Blasts are categorised as myeloid, lymphoid, or monocytic by flow cytometry and not  morphologically. Myeloid blasts are blast cells which show myeloperoxidase (MPO) positivity and will also express CD34, CD117, CD13, and CD33. Lymphoid blasts typically show CD19, CD10, CD22 and cyCD79a markers. Monoblasts will express MPO (as they are myeloid cells) however they express it more variably and so non specific esterase is also used for these cells as well as CD45. This is not an extensive list of flow cytometry markers and the interpretation of flow panels is incredibly complex and nuanced. I would encourage you to spend some time investigating it as supplementary information.

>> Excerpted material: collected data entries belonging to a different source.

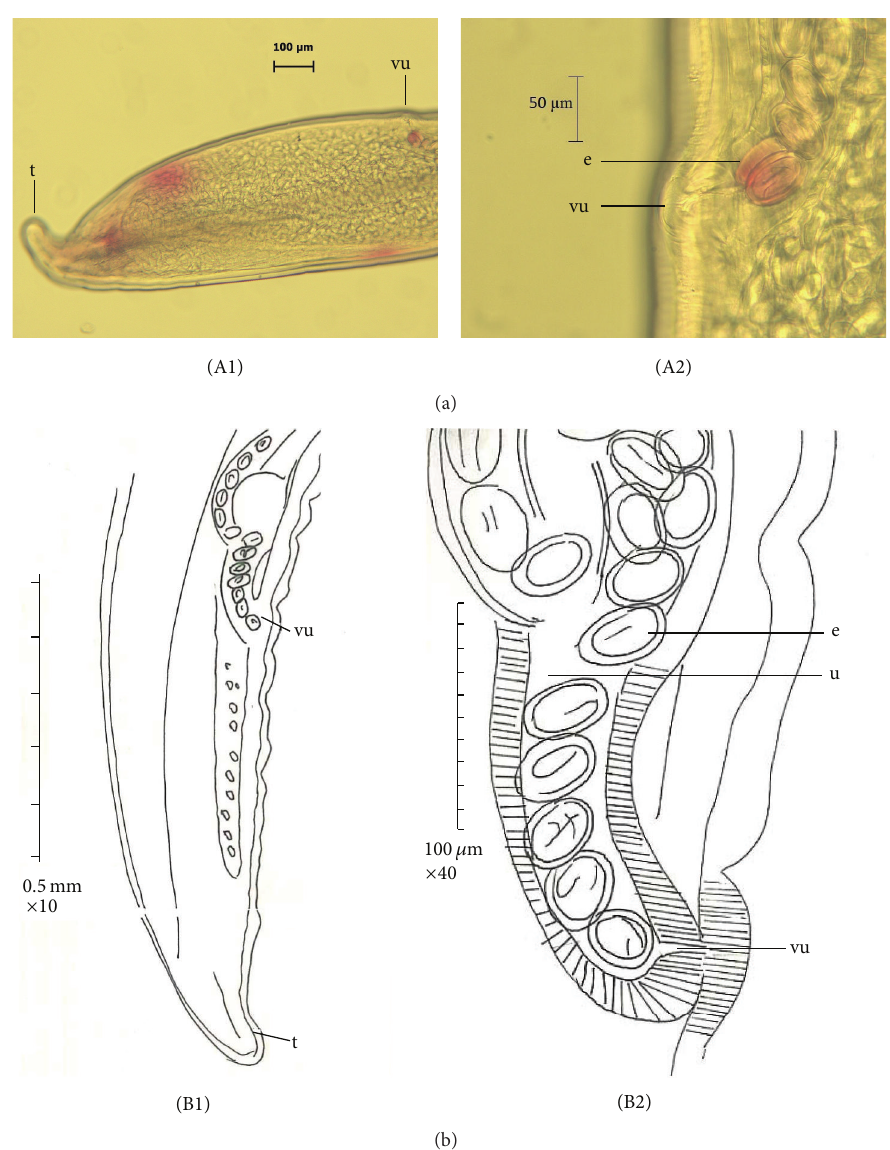
Figure 3: Female of Cheilospirura hamulosa ; light micrographs and camera lucida. (A1) Female posterior end, showing vulva (vu), tail (t); (A2) enlarged view of the female posterior region, showing vulva (vu), embryonated eggs (e); (B1) and (B2) posterior end of female, vulva (vu), utri (u), egg (e), and tail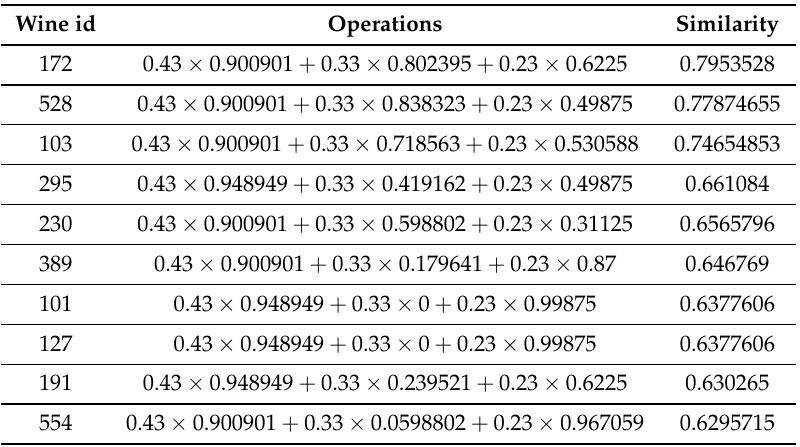
Table 4. Obtaining the similarity value for each item in the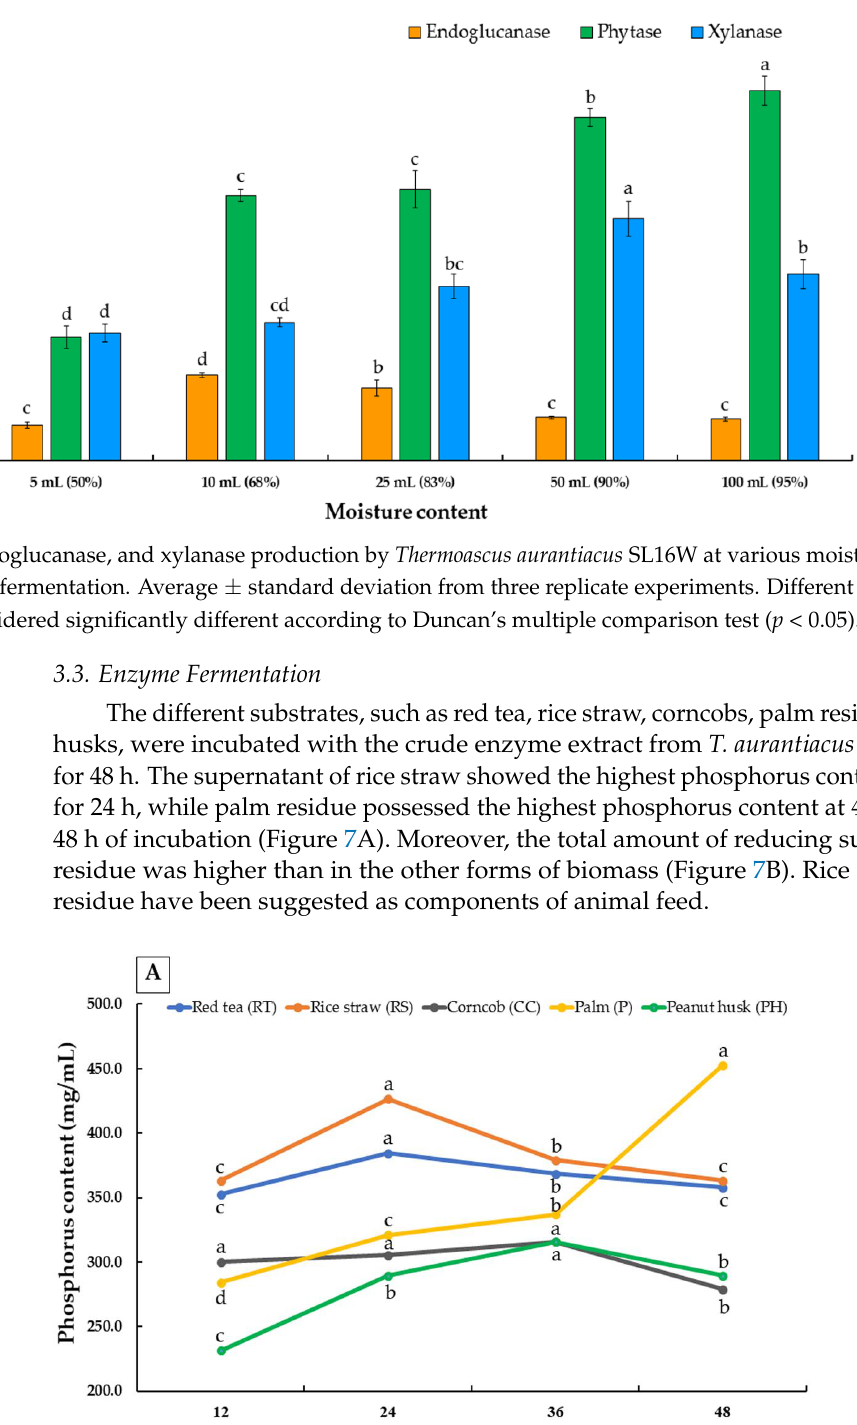
Figure 7 . Phosphorus ( A ) and total reducing sugar ( B ) content of crude enzyme extract obtained from Thermoascus auranti- acus SL16W using different substrates: red tea, rice straw, corncob, palm residue, and peanut husk. Different letters in the same column are considered significantly different according to Duncan’s multiple comparison test ( p ˂ 0.05).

Below are a number of categorised examples of blast cells to assist in your learning and to be used as reference material.

Myeloblasts

Figure 1. Myeloblasts in the peripheral blood. (Adapted from https://www.cellwiki.net/en/cells/blasts-various, 2025)

Lymphoblasts

Figure 2. Lymphoblasts in the peripheral blood. (Adapted from https://www.cellwiki.net/en/cells/blasts-various, 2025)

Monoblasts

Figure 3. Monoblasts in the peripheral blood. (Adapted from https://www.cellwiki.net/en/cells/blasts-monocytic, 2025)


Preliminary Assessment of a Peripheral Blood Smear

Once a film has been produced and it has been determined that a scan for blast cells is required, this must be performed as promptly as possible to reduce delays in patient care where the recognition of blasts could contribute to early treatment of a pathology. Where blasts are considered to have been identified, 200 cell count needs to be performed to provide a high level of accuracy regarding the blast count before taking the film directly to a haematology consultant or registrar. The need for this increased accuracy is a direct result of the diagnostic criteria for acute leukaemia which states (at the time of writing in June 2025) that 20% blasts in the peripheral blood is a requirement.

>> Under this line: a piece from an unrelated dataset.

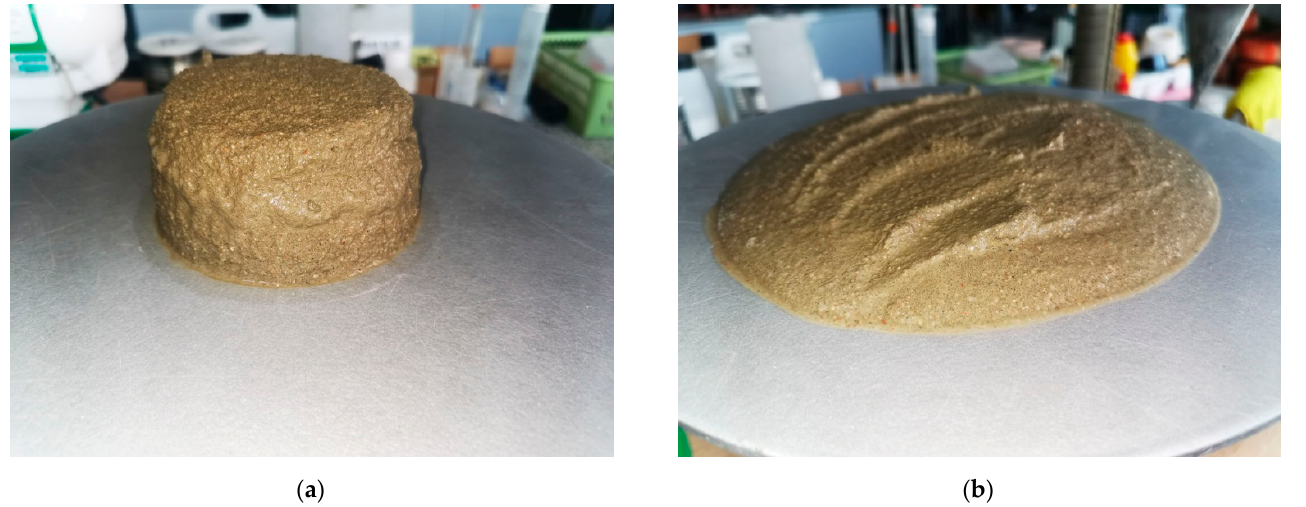
Figure 1. ( a ) View of the C0 sample after removing the form for flow research; ( b ) View of the C0 sample after flow test.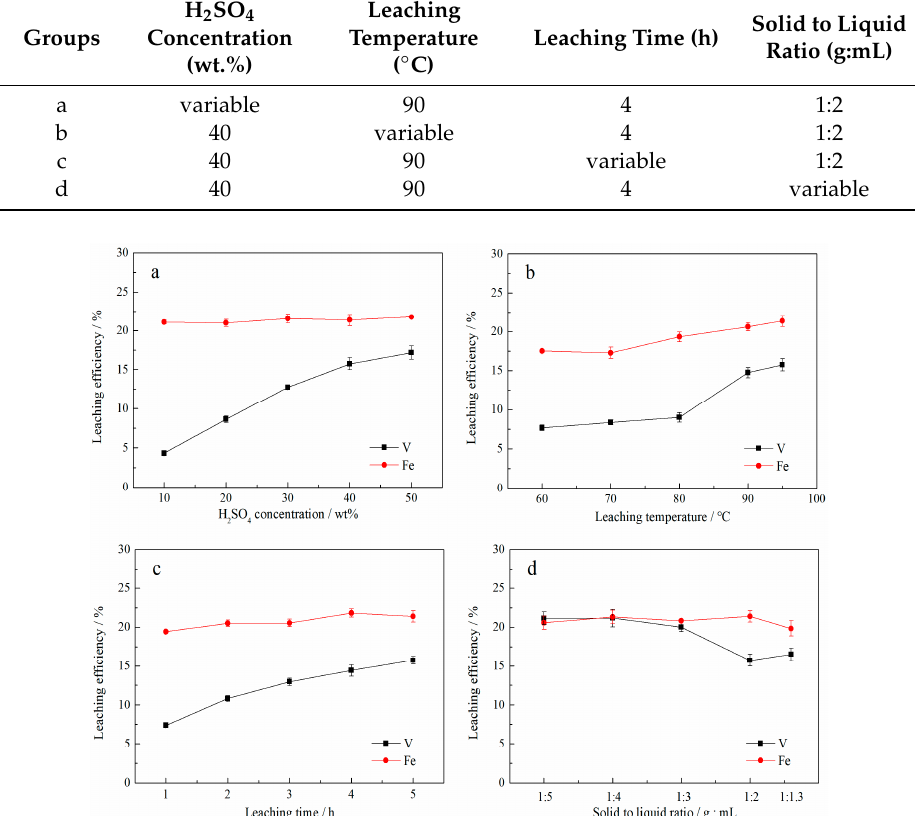
Figure 1. The leaching efficiency of V and Fe from the raw ore at different leaching conditions. Variables: ( a ) the H 2 SO 4 concentration; ( b ) the leaching temperature; ( c ) the leaching time; ( d ) the solid to liquid ratio.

  • Scan the film with the x20 lens initially to get a feel for the overall picture and to determine the appropriate are of the film for inspection in greater detail. The area to examine will be the monolayer where cells are not overlapping but also not too far apart. This area can be generally be found around 2/3rds of the way across to slide, towards the feathered edge.
  • Increase the magnification to the x40 lens and scan the film for the presence of cells displaying the characteristics of a blast. Please seek further guidance from a DWCC trained member of staff to assist with cell identification if you are unsure.
  • Develop an overall impression of any suspicious cells within the film and ask yourself whether you believe that they may meet the criteria for being identified as a potential blast cell.
  • If unable to identify cell types, remember that generally you are looking for large cells with a high N:C ratio, immature chromatin pattern, and visible nucleoli.
  • Escalate or seek advice where you are unsure whether the cells are significant or the film shows unidentifiable cells.
  • Please document your decision.

Final Thoughts

Recognition of blast cells in a peripheral film isn’t just about morphology training. It’s also about vigilance, clinical awareness, and the understanding of the weight that your observations can carry. Whilst automation plays a role in generating flags it is still the eye of a trained BMS that brings context and nuance to the results and makes the decision. By developing confidence in blast identification and knowing what steps to take we can uphold a high standard of diagnostic accuracy and contribute to early intervention where it is needed. The skill lies not only in what we see, but how we respond.